# Baked Macaroni and Cheese? anyone



## Reese (Jan 26, 2004)

Im looking for a really good homemade creamy macaroni and cheese.  I would appreciate anyones advice or recipes thanks


----------



## kitchenelf (Jan 26, 2004)

Hi Reese,

This is our favorite mac and cheese.  But we learned along the way that we didn't like it baked - it dried it out too much.  Here's the basic recipe.  We have tried many different cheese combinations but the simple cheeses are still the best.  We quit using any smoked cheese because it overpowered too much, and when you want mac and cheese you just want it the "old" way! 

Classic Mac & Cheese
Serves 4 to 6

8 oz. elbow macaroni
2 c. milk (2% or whole milk, not non-fat)
3 tbsp. butter
3 tbsp. flour
1 c. (4 oz.) sharp Cheddar, shredded
3/4 c. (3 oz.) Jack cheese
3/4 c. (3 oz.) Gruyere or Swiss cheese, shredded
salt and pepper


~ Cook macaroni in boiling, salted water, until al 
dente. Drain.
~ While macaroni is cooking, heat milk in a saucepan 
over low heat. Stir occasionally, and do not let it 
boil.
~ In a saucepan, melt butter over medium-low heat.
~ When butter is melted, stir in flour to make a roux. 
Cook, whisking constantly for 3 minutes.
~ Add milk to roux in a stream, whisking all the while. 
~ Cook milk sauce, whisking, until slightly thickened. 
Do not let the sauce boil.
~ Add the cheeses to sauce. Stir cheese into sauce until thoroughly combined and melted.
~ Stir macaroni into sauce. Season with salt and pepper 
to taste.

You CAN, if you want, transfer it to a casserole dish, top with 1/4 cup Parmesan cheese and bake at 350° for about 30 minutes.

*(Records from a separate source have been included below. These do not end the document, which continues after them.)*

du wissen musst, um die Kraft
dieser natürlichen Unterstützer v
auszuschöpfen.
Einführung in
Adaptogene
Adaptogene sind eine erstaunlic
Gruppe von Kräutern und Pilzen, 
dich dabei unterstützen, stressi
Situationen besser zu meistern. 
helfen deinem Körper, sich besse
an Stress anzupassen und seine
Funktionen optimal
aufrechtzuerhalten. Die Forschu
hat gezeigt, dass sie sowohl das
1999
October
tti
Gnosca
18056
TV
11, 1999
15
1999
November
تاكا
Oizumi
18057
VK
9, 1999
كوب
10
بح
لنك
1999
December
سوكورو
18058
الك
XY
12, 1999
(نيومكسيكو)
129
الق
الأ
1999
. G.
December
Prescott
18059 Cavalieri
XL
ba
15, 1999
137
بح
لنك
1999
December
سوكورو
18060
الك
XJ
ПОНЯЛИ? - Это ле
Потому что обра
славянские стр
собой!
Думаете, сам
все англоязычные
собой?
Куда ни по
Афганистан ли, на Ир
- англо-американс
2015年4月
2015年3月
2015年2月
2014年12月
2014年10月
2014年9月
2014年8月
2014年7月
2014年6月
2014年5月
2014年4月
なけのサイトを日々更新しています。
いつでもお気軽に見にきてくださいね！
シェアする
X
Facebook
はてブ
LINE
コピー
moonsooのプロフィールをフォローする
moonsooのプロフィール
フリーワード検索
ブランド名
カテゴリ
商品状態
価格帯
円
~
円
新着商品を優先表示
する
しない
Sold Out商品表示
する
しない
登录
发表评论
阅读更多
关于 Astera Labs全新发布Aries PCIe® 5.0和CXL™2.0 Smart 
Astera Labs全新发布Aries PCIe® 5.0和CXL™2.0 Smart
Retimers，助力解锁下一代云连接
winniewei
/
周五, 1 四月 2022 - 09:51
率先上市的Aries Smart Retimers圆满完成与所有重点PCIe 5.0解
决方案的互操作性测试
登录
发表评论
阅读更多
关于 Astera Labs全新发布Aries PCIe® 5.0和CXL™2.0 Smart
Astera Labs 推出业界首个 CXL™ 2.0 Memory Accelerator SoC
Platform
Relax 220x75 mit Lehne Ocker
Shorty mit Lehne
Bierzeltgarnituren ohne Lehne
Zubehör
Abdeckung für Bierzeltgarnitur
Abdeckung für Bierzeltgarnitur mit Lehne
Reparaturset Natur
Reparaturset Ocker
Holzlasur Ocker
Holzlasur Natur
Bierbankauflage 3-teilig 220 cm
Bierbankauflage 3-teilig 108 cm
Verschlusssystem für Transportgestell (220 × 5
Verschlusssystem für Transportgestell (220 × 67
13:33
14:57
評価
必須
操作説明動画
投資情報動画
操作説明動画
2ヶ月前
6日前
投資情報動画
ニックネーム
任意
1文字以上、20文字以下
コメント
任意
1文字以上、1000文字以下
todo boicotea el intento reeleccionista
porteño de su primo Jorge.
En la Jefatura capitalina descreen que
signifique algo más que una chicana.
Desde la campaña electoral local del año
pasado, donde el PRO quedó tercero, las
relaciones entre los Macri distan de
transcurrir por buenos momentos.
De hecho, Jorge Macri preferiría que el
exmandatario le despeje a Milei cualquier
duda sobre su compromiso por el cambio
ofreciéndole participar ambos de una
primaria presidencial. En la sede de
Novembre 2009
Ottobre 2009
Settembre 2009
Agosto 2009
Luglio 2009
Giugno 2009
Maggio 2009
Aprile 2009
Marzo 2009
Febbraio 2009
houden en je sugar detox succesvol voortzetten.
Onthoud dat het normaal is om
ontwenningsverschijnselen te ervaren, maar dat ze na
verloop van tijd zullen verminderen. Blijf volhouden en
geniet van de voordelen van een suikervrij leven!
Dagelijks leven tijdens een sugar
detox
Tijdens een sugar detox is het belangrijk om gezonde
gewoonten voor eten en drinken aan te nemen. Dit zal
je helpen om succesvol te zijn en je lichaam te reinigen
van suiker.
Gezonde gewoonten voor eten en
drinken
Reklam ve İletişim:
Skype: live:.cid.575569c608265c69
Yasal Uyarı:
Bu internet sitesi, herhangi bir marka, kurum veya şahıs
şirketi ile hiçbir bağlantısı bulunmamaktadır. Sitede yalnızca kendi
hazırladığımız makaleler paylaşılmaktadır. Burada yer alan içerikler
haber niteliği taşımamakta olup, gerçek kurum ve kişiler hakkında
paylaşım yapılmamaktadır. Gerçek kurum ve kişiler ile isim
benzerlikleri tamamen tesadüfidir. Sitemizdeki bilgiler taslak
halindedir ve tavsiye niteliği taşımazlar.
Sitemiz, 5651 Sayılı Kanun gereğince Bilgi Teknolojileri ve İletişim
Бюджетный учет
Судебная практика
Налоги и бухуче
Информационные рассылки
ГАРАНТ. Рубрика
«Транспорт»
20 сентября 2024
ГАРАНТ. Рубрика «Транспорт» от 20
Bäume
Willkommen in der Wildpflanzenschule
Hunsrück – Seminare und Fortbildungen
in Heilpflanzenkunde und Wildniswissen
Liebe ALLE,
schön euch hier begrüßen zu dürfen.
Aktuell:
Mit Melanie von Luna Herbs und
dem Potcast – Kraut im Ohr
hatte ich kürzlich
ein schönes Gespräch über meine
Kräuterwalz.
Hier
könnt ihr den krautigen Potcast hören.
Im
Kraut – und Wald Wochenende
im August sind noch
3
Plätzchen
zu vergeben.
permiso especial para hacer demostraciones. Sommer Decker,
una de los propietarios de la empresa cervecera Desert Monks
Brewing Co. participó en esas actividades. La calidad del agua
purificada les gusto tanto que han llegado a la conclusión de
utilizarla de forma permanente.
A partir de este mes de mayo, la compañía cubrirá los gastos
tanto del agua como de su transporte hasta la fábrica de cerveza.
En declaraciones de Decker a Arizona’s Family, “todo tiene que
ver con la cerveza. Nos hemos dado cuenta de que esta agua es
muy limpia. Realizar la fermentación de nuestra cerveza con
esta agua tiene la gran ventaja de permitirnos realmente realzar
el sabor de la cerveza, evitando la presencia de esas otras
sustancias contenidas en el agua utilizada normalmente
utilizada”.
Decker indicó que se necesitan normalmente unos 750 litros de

If baked a lot of the creaminess is gone so we eat as is.

Variations
----------

~ Different cheese combinations - could use American, 
mozzarella, Muenster, Gorgonzola, Romano, provolone, 
asiago, Velveeta, smoked Gouda... we've tried them all and come back to sharp or just plain cheddar, Jack or Mozzarella, and some Gruyere.


----------



## Reese (Jan 26, 2004)

Wow THANKS!, that sounds great I will definitly try it and let you know


----------



## kitchenelf (Jan 26, 2004)

You are welcome!


----------